Can you 1031 Exchange to Stock or Crypto?

The IRS allows investors to defer capital gains taxes through a 1031 Exchange, but only when the exchange involves “like-kind” real property held for investment or business purposes. While many investors are curious about diversifying into other asset classes—such as stocks, mutual funds, or cryptocurrency—it’s important to understand that these types of assets do not qualify under Section 1031 of the Internal Revenue Code.

What the IRS Considers “Like-Kind” Property

Under IRS rules, a 1031 Exchange must involve the exchange of one real property for another real property of like kind.

  • “Real property” refers to land and anything permanently attached to it—such as buildings, structures, and improvements.

  • “Like-kind” does not mean identical. For example, an apartment building can be exchanged for a retail center or vacant land, as long as both are held for investment or productive use in a trade or business.

Why Stocks and Cryptocurrency Don’t Qualify

In 2017, the Tax Cuts and Jobs Act (TCJA) narrowed the scope of 1031 Exchanges to apply only to real property. Before this change, exchanges involving certain personal property—like aircraft, vehicles, or artwork—could qualify. However, that is no longer the case.

Today, the IRS clearly states that stocks, bonds, partnership interests, and cryptocurrency are not eligible for a 1031 Exchange. These are considered personal property or intangible assets, not real property.

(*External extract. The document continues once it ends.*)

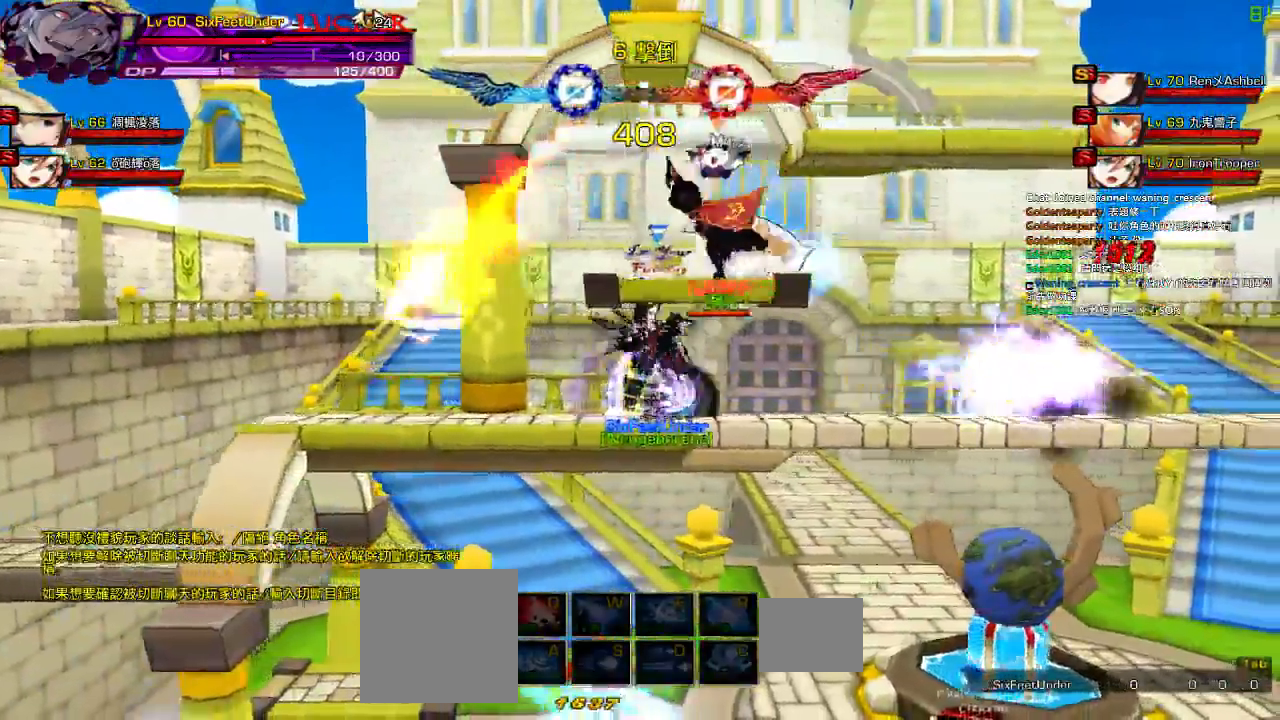
{"keys": [], "events": [[17, "right", "down"], [100, "right", "up"], [167, "right", "down"], [200, "down", "down"], [284, "left", "down"], [334, "right", "up"], [384, "right", "down"], [400, "down", "up"], [400, "left", "up"], [467, "right", "up"]]}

Even if an investor sells an investment property and wishes to reinvest the proceeds into Bitcoin, Ethereum, or another cryptocurrency, that reinvestment does not qualify as a tax-deferred 1031 Exchange. Instead, it would be treated as a taxable sale, with capital gains tax due in the year of the transaction.

Example Scenario

Suppose an investor sells a rental property for $1 million and has $300,000 in taxable gain.

  • If the investor reinvests in another qualifying real estate property within the 1031 Exchange timeframes, those taxes can be deferred.

  • If instead the investor uses the proceeds to purchase cryptocurrency or stocks, the IRS will treat it as a taxable event—the gain cannot be deferred.

Alternative Strategies

While 1031 Exchanges are limited to real estate, investors interested in exposure to other asset types might explore other tax strategies, such as:

  • Opportunity Zone Funds, which allow temporary deferral of gains when reinvested in qualified development zones.

  • Self-Directed IRAs, which can hold a range of investment types, including cryptocurrency and private real estate, while maintaining tax-advantaged status.

Each of these alternatives follows separate IRS rules and requirements, so investors should consult with their tax advisor to evaluate the best approach for their goals.

Remember

You cannot complete a 1031 Exchange into stocks, bonds, mutual funds, or cryptocurrency. The exchange must involve like-kind real estate—property held for investment or business use. If you’re looking to diversify into other asset classes, it’s best to explore other investment vehicles outside of Section 1031.

Disclaimer: This article is for informational purposes only and does not constitute legal or tax advice. Investors should consult with their CPA, attorney, or Qualified Intermediary before initiating any 1031 Exchange.